▸ **What this task involves**
Write the next part of the personal essay about family and a childhood friend named Noe, starting right after its last sentence.

Yoda says, “Always two there are…a master and an apprentice,” in The Phantom Menace.
So, considering today is the cusp of new beginnings, I started thinking and considering the people that’ve touched me and the people I’ve hopefully touched. Of course, coming up, my folks’ve been integral in molding me while finding my own path this year alone.
Growing up, Joey, my brother, and I were pushed to try. Only after we proved we couldn’t do something were we helped. We had chores like all of our friends and if we screwed up, which was a lot for me, we were grounded. Anybody who knew me growing up, knows during the school year, I could be grounded for 16 weeks on and off depending on whether I tried or not. In third grade, I met my best friend, Noe, at the CP Center during physical therapy. He had MD and was slowly failing. He was pissed at the world and took it out on everybody. Me being the hard ass that I am, I stayed with it…including getting a pencil tattoo from him during one fight. Eventually, he calmed down and we settled into a brotherhood. I was there the day he died and he taught me how to check out with dignity.
While Noe and I were friends, my sister, Kat, was born. We’ve always been close from day one, whether I was singing her to sleep at night as a baby or I was teaching her how to walk as toddler. Yeah, me, I crip, taught my kid sister how to walk. I’d let her pull up on the back of my chair and go real slow as she toddled until she didn’t need to hold on anymore. And, yeah, we had our phase where we weren’t the best of friends and I know I’ve cramped her style once or twice…or more growing up, but we’ve always found our way back. She was especially there when Noe died.

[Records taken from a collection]
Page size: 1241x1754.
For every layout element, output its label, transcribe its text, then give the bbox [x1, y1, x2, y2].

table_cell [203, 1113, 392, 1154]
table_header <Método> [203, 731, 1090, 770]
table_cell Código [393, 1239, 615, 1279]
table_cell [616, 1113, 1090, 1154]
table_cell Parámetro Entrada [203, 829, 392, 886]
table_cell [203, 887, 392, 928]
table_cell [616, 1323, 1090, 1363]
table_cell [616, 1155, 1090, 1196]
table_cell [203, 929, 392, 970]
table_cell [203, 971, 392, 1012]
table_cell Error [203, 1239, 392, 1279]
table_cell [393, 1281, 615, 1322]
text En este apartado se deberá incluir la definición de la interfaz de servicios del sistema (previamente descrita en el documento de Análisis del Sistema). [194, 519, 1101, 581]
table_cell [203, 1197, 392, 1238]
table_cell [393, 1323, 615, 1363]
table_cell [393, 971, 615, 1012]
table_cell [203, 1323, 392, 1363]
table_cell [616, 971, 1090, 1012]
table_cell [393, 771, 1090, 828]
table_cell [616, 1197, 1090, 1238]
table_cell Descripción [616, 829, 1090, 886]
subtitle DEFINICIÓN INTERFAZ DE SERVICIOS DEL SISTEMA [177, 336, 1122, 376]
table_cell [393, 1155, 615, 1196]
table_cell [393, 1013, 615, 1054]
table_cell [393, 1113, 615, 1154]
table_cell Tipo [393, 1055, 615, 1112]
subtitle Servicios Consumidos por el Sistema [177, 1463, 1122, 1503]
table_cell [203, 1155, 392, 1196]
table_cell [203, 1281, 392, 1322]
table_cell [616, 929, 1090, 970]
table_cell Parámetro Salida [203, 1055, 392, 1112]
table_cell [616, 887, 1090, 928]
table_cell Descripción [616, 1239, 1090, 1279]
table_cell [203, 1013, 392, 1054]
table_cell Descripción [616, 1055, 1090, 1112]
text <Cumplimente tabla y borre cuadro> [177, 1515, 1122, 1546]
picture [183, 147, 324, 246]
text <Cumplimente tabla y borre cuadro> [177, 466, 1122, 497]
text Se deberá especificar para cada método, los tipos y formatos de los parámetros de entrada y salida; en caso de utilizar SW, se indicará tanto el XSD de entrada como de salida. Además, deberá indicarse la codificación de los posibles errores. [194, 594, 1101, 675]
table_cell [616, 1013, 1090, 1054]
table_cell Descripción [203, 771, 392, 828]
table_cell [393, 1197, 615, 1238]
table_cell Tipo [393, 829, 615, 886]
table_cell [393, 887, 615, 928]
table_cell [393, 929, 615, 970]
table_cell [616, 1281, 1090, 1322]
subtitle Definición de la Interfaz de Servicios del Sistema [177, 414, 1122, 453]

▸ **Response to the exercise**
When my marriage was going south, Joey was in the hospital, and after 18 months, gave it up. In life, we had a love/hate relationship. We were as night and day as you can get. I didn’t get him more often than not with his passive-aggressiveness to my aggressiveness. I thought he was childish. I was wrong, I was the one that was childish…he was child-like. There’s a difference, y’all. I didn’t learn that until the last 18 months of his life. Lesson in death # 2.
The summer of the year Joey died, I met Joey. We’ve been together ever since…17.5 years together, 14.5 married. She’s been with me through my demons and high points. She’s seen me an atheist to an agnostic to a believer and helped me remain so. We’ve been through so much shit, and have come out on the other side.
When I worked at the office, I was asked by a teacher friend patient to mentor one of her kids in her class. He was in a wheelchair with skeletal deformities of his legs mainly and she thought it’d be cool that we meet, so he might have someone to look up to. I went to his school a couple times to hang with him and his classmates, so we could all get to know each other….and, have little races the kids got a kick out of. Kivan was a cool kid.
Finally, whether it was with my family growing up, with Noe walking the 80s and 90s Midland streets, or with Joey out as a couple, I hope we've been able to help people “see.” I know they’ve helped me.